▶ **WORK TO COMPLETE**:
Among the entries below, one line contains "Head over to" and another contains "5. Get [IPFS". Transcribe those two lines and every line between them, exactly.
PROVIDED RECORDS START
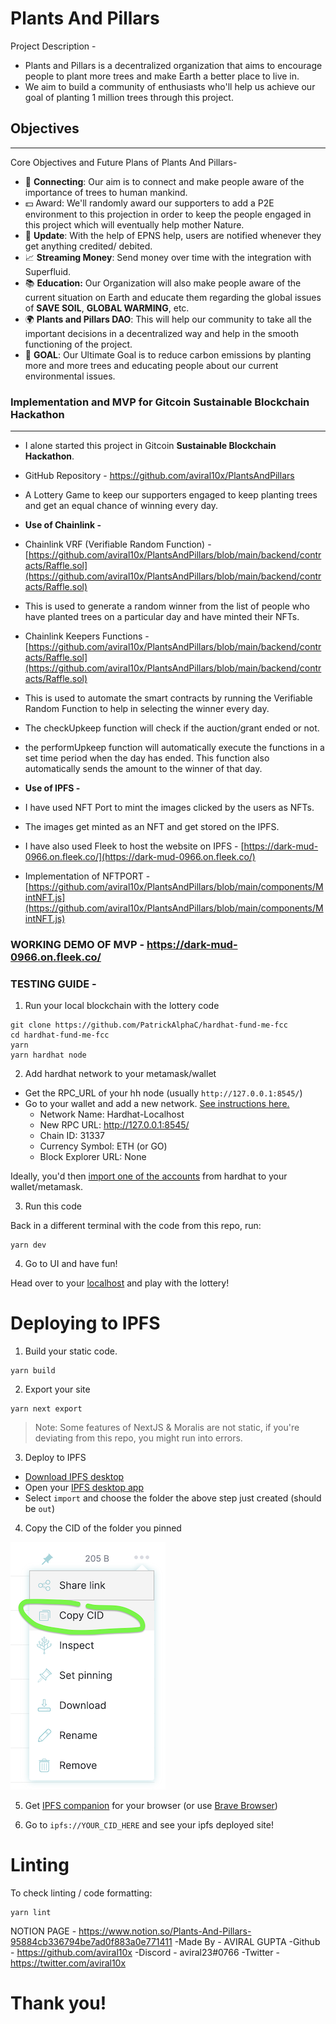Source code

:# Plants And Pillars

Project Description -
- Plants and Pillars is a decentralized organization that aims to encourage people to plant more trees and make Earth a better place to live in.
- We aim to build a community of enthusiasts who'll help us achieve our goal of planting 1 million trees through this project.

## Objectives

---

Core Objectives and Future Plans of Plants And Pillars-

- 🔗 **Connecting**: Our aim is to connect and make people aware of the importance of trees to human mankind.
- 💵 Award: We'll randomly award our supporters to add a P2E environment to this projection in order to keep the people engaged in this project which will eventually help mother Nature.
- 🔔 **Update**: With the help of EPNS help, users are notified whenever they get anything credited/ debited.
- 📈 **Streaming Money**: Send money over time with the integration with Superfluid.
- 📚 **Education:** Our Organization will also make people aware of the current situation on Earth and educate them regarding the global issues of **SAVE SOIL**, **GLOBAL WARMING**, etc.
- 🌍 **Plants and Pillars DAO**: This will help our community to take all the important decisions in a decentralized way and help in the smooth functioning of the project.
- 🎯 **GOAL**: Our Ultimate Goal is to reduce carbon emissions by planting more and more trees and educating people about our current environmental issues.


### Implementation and MVP for Gitcoin **Sustainable Blockchain Hackathon**

---

- I alone started this project in Gitcoin **Sustainable Blockchain Hackathon**.
- GitHub Repository - https://github.com/aviral10x/PlantsAndPillars

- A Lottery Game to keep our supporters engaged to keep planting trees and get an equal chance of winning every day.

- **Use of Chainlink -**
- Chainlink VRF (Verifiable Random Function) - [https://github.com/aviral10x/PlantsAndPillars/blob/main/backend/contracts/Raffle.sol](https://github.com/aviral10x/PlantsAndPillars/blob/main/backend/contracts/Raffle.sol)
- This is used to generate a random winner from the list of people who have planted trees on a particular day and have minted their NFTs.
- Chainlink Keepers Functions - [https://github.com/aviral10x/PlantsAndPillars/blob/main/backend/contracts/Raffle.sol](https://github.com/aviral10x/PlantsAndPillars/blob/main/backend/contracts/Raffle.sol)
- This is used to automate the smart contracts by running the Verifiable Random Function to help in selecting the winner every day.
- The checkUpkeep function will check if the auction/grant ended or not.
- the performUpkeep function will automatically execute the functions in a set time period when the day has ended. This function also automatically sends the amount to the winner of that day.

- **Use of IPFS -**
- I have used NFT Port to mint the images clicked by the users as NFTs.
- The images get minted as an NFT and get stored on the IPFS.
- I have also used Fleek to host the website on IPFS - [https://dark-mud-0966.on.fleek.co/](https://dark-mud-0966.on.fleek.co/)
- Implementation of NFTPORT - [https://github.com/aviral10x/PlantsAndPillars/blob/main/components/MintNFT.js](https://github.com/aviral10x/PlantsAndPillars/blob/main/components/MintNFT.js)

### WORKING DEMO OF MVP - https://dark-mud-0966.on.fleek.co/

### TESTING GUIDE - 

1. Run your local blockchain with the lottery code
```
git clone https://github.com/PatrickAlphaC/hardhat-fund-me-fcc
cd hardhat-fund-me-fcc
yarn 
yarn hardhat node
```

2. Add hardhat network to your metamask/wallet

- Get the RPC_URL of your hh node (usually `http://127.0.0.1:8545/`)
- Go to your wallet and add a new network. [See instructions here.](https://metamask.zendesk.com/hc/en-us/articles/360043227612-How-to-add-a-custom-network-RPC)
  - Network Name: Hardhat-Localhost
  - New RPC URL: http://127.0.0.1:8545/
  - Chain ID: 31337
  - Currency Symbol: ETH (or GO)
  - Block Explorer URL: None

Ideally, you'd then [import one of the accounts](https://metamask.zendesk.com/hc/en-us/articles/360015489331-How-to-import-an-Account) from hardhat to your wallet/metamask. 

3. Run this code

Back in a different terminal with the code from this repo, run:

```
yarn dev
```

4. Go to UI and have fun!

Head over to your [localhost](http://localhost:3000) and play with the lottery!

# Deploying to IPFS

1. Build your static code.

```
yarn build
```

2. Export your site

```
yarn next export
```

> Note: Some features of NextJS & Moralis are not static, if you're deviating from this repo, you might run into errors. 

3. Deploy to IPFS

- [Download IPFS desktop](https://ipfs.io/#install)
- Open your [IPFS desktop app](https://ipfs.io/)
- Select `import` and choose the folder the above step just created (should be `out`)

4. Copy the CID of the folder you pinned

![IPFS](./img/readme-ipfs.png)

5. Get [IPFS companion](https://chrome.google.com/webstore/detail/ipfs-companion/nibjojkomfdiaoajekhjakgkdhaomnch?hl=en) for your browser (or use [Brave Browser](https://brave.com/))

5. Go to `ipfs://YOUR_CID_HERE` and see your ipfs deployed site!

# Linting

To check linting / code formatting:
```
yarn lint
```


NOTION PAGE - https://www.notion.so/Plants-And-Pillars-95884cb336794be7ad0f883a0e771411
-Made By - AVIRAL GUPTA
-Github - https://github.com/aviral10x
-Discord - aviral23#0766
-Twitter - https://twitter.com/aviral10x

# Thank you!

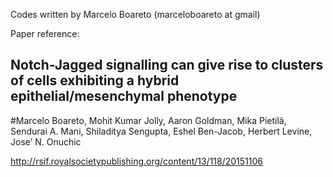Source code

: Codes written by Marcelo Boareto (marceloboareto at gmail)

Paper reference:
## Notch-Jagged signalling can give rise to clusters of cells exhibiting a hybrid epithelial/mesenchymal phenotype

#Marcelo Boareto, Mohit Kumar Jolly, Aaron Goldman, Mika Pietilä, Sendurai A. Mani, Shiladitya Sengupta, Eshel Ben-Jacob, Herbert Levine, Jose’ N. Onuchic

http://rsif.royalsocietypublishing.org/content/13/118/20151106




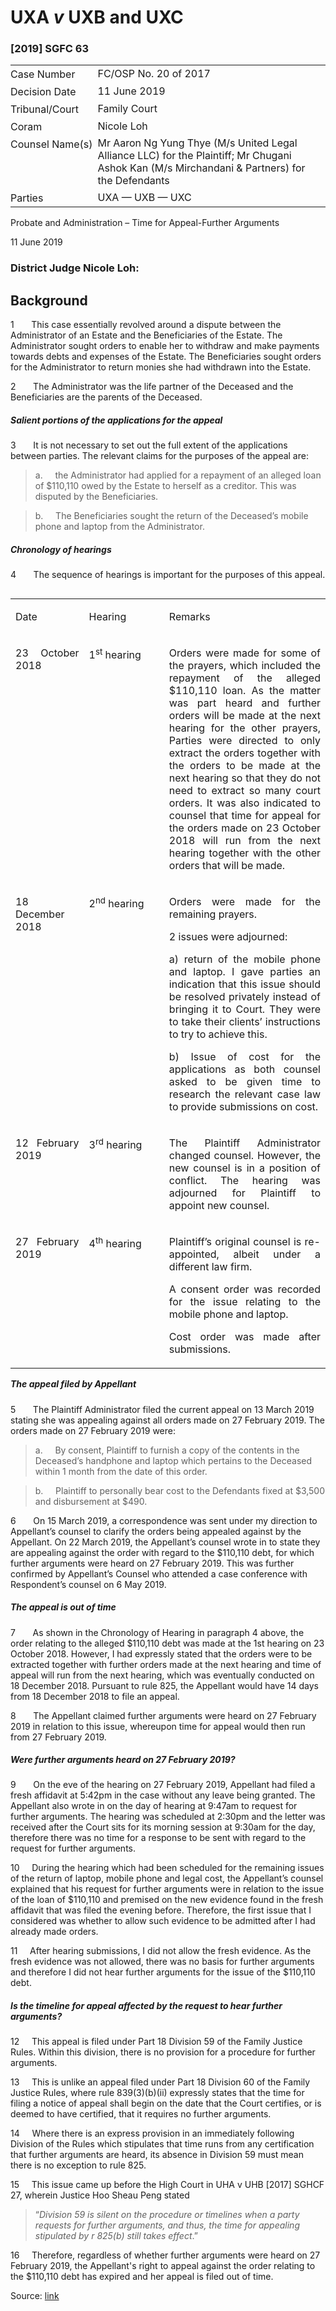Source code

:<style>.footnotes::before { content: "Footnotes:"; }</style>
# UXA _v_ UXB and UXC  

### \[2019\] SGFC 63

<table id="info-table"><tbody><tr class="info-row"><td class="txt-label" style="padding: 4px 0px; white-space: nowrap" valign="top">Case Number</td><td class="txt-body">FC/OSP No. 20 of 2017</td></tr><tr class="info-row"><td class="txt-label" style="padding: 4px 0px; white-space: nowrap" valign="top">Decision Date</td><td class="txt-body">11 June 2019</td></tr><tr class="info-row"><td class="txt-label" style="padding: 4px 0px; white-space: nowrap" valign="top">Tribunal/Court</td><td class="txt-body">Family Court</td></tr><tr class="info-row"><td class="txt-label" style="padding: 4px 0px; white-space: nowrap" valign="top">Coram</td><td class="txt-body">Nicole Loh</td></tr><tr class="info-row"><td class="txt-label" style="padding: 4px 0px; white-space: nowrap" valign="top">Counsel Name(s)</td><td class="txt-body">Mr Aaron Ng Yung Thye (M/s United Legal Alliance LLC) for the Plaintiff; Mr Chugani Ashok Kan (M/s Mirchandani &amp; Partners) for the Defendants</td></tr><tr class="info-row"><td class="txt-label" style="padding: 4px 0px; white-space: nowrap" valign="top">Parties</td><td class="txt-body">UXA — UXB — UXC</td></tr></tbody></table>

Probate and Administration – Time for Appeal-Further Arguments

11 June 2019

### District Judge Nicole Loh:

## Background

1       This case essentially revolved around a dispute between the Administrator of an Estate and the Beneficiaries of the Estate. The Administrator sought orders to enable her to withdraw and make payments towards debts and expenses of the Estate. The Beneficiaries sought orders for the Administrator to return monies she had withdrawn into the Estate.

2       The Administrator was the life partner of the Deceased and the Beneficiaries are the parents of the Deceased.

##### Salient portions of the applications for the appeal

3       It is not necessary to set out the full extent of the applications between parties. The relevant claims for the purposes of the appeal are:

> a.     the Administrator had applied for a repayment of an alleged loan of $110,110 owed by the Estate to herself as a creditor. This was disputed by the Beneficiaries.

> b.     The Beneficiaries sought the return of the Deceased’s mobile phone and laptop from the Administrator.

##### Chronology of hearings

4       The sequence of hearings is important for the purposes of this appeal.

<table align="left" cellpadding="0" cellspacing="0" class="Judg-2-tblr" frame="all" pgwide="1"><colgroup><col width="23.32%"> <col width="25.46%"> <col width="51.22%"> </colgroup><tbody><tr><td align="left" class="br" rowspan="1" valign="top"><p align="justify" class="Table-Para-1">Date</p></td><td align="left" class="br" rowspan="1" valign="top"><p align="justify" class="Table-Para-1">Hearing</p></td><td align="left" class="b" rowspan="1" valign="top"><p align="justify" class="Table-Para-1">Remarks</p></td></tr><tr><td align="left" class="br" rowspan="1" valign="top"><p align="justify" class="Table-Para-1">23 October 2018</p></td><td align="left" class="br" rowspan="1" valign="top"><p align="justify" class="Table-Para-1">1<sup>st</sup> hearing</p></td><td align="left" class="b" rowspan="1" valign="top"><p align="justify" class="Table-Para-1">Orders were made for some of the prayers, which included the repayment of the alleged $110,110 loan. As the matter was part heard and further orders will be made at the next hearing for the other prayers, Parties were directed to only extract the orders together with the orders to be made at the next hearing so that they do not need to extract so many court orders. It was also indicated to counsel that time for appeal for the orders made on 23 October 2018 will run from the next hearing together with the other orders that will be made.</p></td></tr><tr><td align="left" class="br" rowspan="1" valign="top"><p align="justify" class="Table-Para-1">18 December 2018</p></td><td align="left" class="br" rowspan="1" valign="top"><p align="justify" class="Table-Para-1">2<sup>nd</sup> hearing</p></td><td align="left" class="b" rowspan="1" valign="top"><p align="justify" class="Table-Para-1">Orders were made for the remaining prayers.</p><p align="justify" class="Table-Para-1">2 issues were adjourned:</p><p align="justify" class="Table-Para-1">a) return of the mobile phone and laptop. I gave parties an indication that this issue should be resolved privately instead of bringing it to Court. They were to take their clients’ instructions to try to achieve this.</p><p align="justify" class="Table-Para-1">b) Issue of cost for the applications as both counsel asked to be given time to research the relevant case law to provide submissions on cost.</p></td></tr><tr><td align="left" class="br" rowspan="1" valign="top"><p align="justify" class="Table-Para-1">12 February 2019</p></td><td align="left" class="br" rowspan="1" valign="top"><p align="justify" class="Table-Para-1">3<sup>rd</sup> hearing</p></td><td align="left" class="b" rowspan="1" valign="top"><p align="justify" class="Table-Para-1">The Plaintiff Administrator changed counsel. However, the new counsel is in a position of conflict. The hearing was adjourned for Plaintiff to appoint new counsel.</p></td></tr><tr><td align="left" class="r" rowspan="1" valign="top"><p align="justify" class="Table-Para-1">27 February 2019</p></td><td align="left" class="r" rowspan="1" valign="top"><p align="justify" class="Table-Para-1">4<sup>th</sup> hearing</p></td><td align="left" class="" rowspan="1" valign="top"><p align="justify" class="Table-Para-1">Plaintiff’s original counsel is re-appointed, albeit under a different law firm.</p><p align="justify" class="Table-Para-1">A consent order was recorded for the issue relating to the mobile phone and laptop.</p><p align="justify" class="Table-Para-1">Cost order was made after submissions.</p></td></tr></tbody></table>

  
  

##### The appeal filed by Appellant

5       The Plaintiff Administrator filed the current appeal on 13 March 2019 stating she was appealing against all orders made on 27 February 2019. The orders made on 27 February 2019 were:

> a.     By consent, Plaintiff to furnish a copy of the contents in the Deceased’s handphone and laptop which pertains to the Deceased within 1 month from the date of this order.

> b.     Plaintiff to personally bear cost to the Defendants fixed at $3,500 and disbursement at $490.

6       On 15 March 2019, a correspondence was sent under my direction to Appellant’s counsel to clarify the orders being appealed against by the Appellant. On 22 March 2019, the Appellant’s counsel wrote in to state they are appealing against the order with regard to the $110,110 debt, for which further arguments were heard on 27 February 2019. This was further confirmed by Appellant’s Counsel who attended a case conference with Respondent’s counsel on 6 May 2019.

##### The appeal is out of time

7       As shown in the Chronology of Hearing in paragraph 4 above, the order relating to the alleged $110,110 debt was made at the 1st hearing on 23 October 2018. However, I had expressly stated that the orders were to be extracted together with further orders made at the next hearing and time of appeal will run from the next hearing, which was eventually conducted on 18 December 2018. Pursuant to rule 825, the Appellant would have 14 days from 18 December 2018 to file an appeal.

8       The Appellant claimed further arguments were heard on 27 February 2019 in relation to this issue, whereupon time for appeal would then run from 27 February 2019.

##### Were further arguments heard on 27 February 2019?

9       On the eve of the hearing on 27 February 2019, Appellant had filed a fresh affidavit at 5:42pm in the case without any leave being granted. The Appellant also wrote in on the day of hearing at 9:47am to request for further arguments. The hearing was scheduled at 2:30pm and the letter was received after the Court sits for its morning session at 9:30am for the day, therefore there was no time for a response to be sent with regard to the request for further arguments.

10     During the hearing which had been scheduled for the remaining issues of the return of laptop, mobile phone and legal cost, the Appellant’s counsel explained that his request for further arguments were in relation to the issue of the loan of $110,110 and premised on the new evidence found in the fresh affidavit that was filed the evening before. Therefore, the first issue that I considered was whether to allow such evidence to be admitted after I had already made orders.

11     After hearing submissions, I did not allow the fresh evidence. As the fresh evidence was not allowed, there was no basis for further arguments and therefore I did not hear further arguments for the issue of the $110,110 debt.

##### Is the timeline for appeal affected by the request to hear further arguments?

12     This appeal is filed under Part 18 Division 59 of the Family Justice Rules. Within this division, there is no provision for a procedure for further arguments.

13     This is unlike an appeal filed under Part 18 Division 60 of the Family Justice Rules, where rule 839(3)(b)(ii) expressly states that the time for filing a notice of appeal shall begin on the date that the Court certifies, or is deemed to have certified, that it requires no further arguments.

14     Where there is an express provision in an immediately following Division of the Rules which stipulates that time runs from any certification that further arguments are heard, its absence in Division 59 must mean there is no exception to rule 825.

15     This issue came up before the High Court in UHA v UHB <span class="citation">\[2017\] SGHCF 27</span>, wherein Justice Hoo Sheau Peng stated

> “_Division 59 is silent on the procedure or timelines when a party requests for further arguments, and thus, the time for appealing stipulated by r 825(b) still takes effect_.”

16     Therefore, regardless of whether further arguments were heard on 27 February 2019, the Appellant's right to appeal against the order relating to the $110,110 debt has expired and her appeal is filed out of time.


Source: [link](https://www.lawnet.sg:443/lawnet/web/lawnet/free-resources?p_p_id=freeresources_WAR_lawnet3baseportlet&p_p_lifecycle=1&p_p_state=normal&p_p_mode=view&_freeresources_WAR_lawnet3baseportlet_action=openContentPage&_freeresources_WAR_lawnet3baseportlet_docId=%2FJudgment%2F23249-SSP.xml)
PROVIDED RECORDS END
▶ **YOUR SOLUTION**:
Head over to your [localhost](http://localhost:3000) and play with the lottery!

# Deploying to IPFS

1. Build your static code.

```
yarn build
```

2. Export your site

```
yarn next export
```

> Note: Some features of NextJS & Moralis are not static, if you're deviating from this repo, you might run into errors. 

3. Deploy to IPFS

- [Download IPFS desktop](https://ipfs.io/#install)
- Open your [IPFS desktop app](https://ipfs.io/)
- Select `import` and choose the folder the above step just created (should be `out`)

4. Copy the CID of the folder you pinned

![IPFS](./img/readme-ipfs.png)

5. Get [IPFS companion](https://chrome.google.com/webstore/detail/ipfs-companion/nibjojkomfdiaoajekhjakgkdhaomnch?hl=en) for your browser (or use [Brave Browser](https://brave.com/))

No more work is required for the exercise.